━━ Data for this exercise ━━

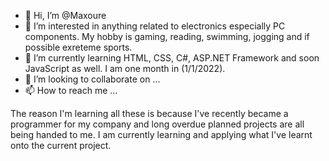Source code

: - 👋 Hi, I’m @Maxoure
- 👀 I’m interested in anything related to electronics especially PC components. My hobby is gaming, reading, swimming, jogging and if possible exreteme sports.
- 🌱 I’m currently learning HTML, CSS, C#, ASP.NET Framework and soon JavaScript as well. I am one month in (1/1/2022). 
- 💞️ I’m looking to collaborate on ...
- 📫 How to reach me ...

The reason I'm learning all these is because I've recently became a programmer for my company and long overdue planned projects are all being handed to me. I am currently learning and applying what I've learnt onto the current project. 
<!---
Maxoure/Maxoure is a ✨ special ✨ repository because its `README.md` (this file) appears on your GitHub profile.
You can click the Preview link to take a look at your changes.
--->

━━━

### Work instructions
Your task is to restate, word for word, the line with "The reason I'm" and all lines after it, ending with the last line of the data.

### Answer to the problem
The reason I'm learning all these is because I've recently became a programmer for my company and long overdue planned projects are all being handed to me. I am currently learning and applying what I've learnt onto the current project. 
<!---
Maxoure/Maxoure is a ✨ special ✨ repository because its `README.md` (this file) appears on your GitHub profile.
You can click the Preview link to take a look at your changes.
--->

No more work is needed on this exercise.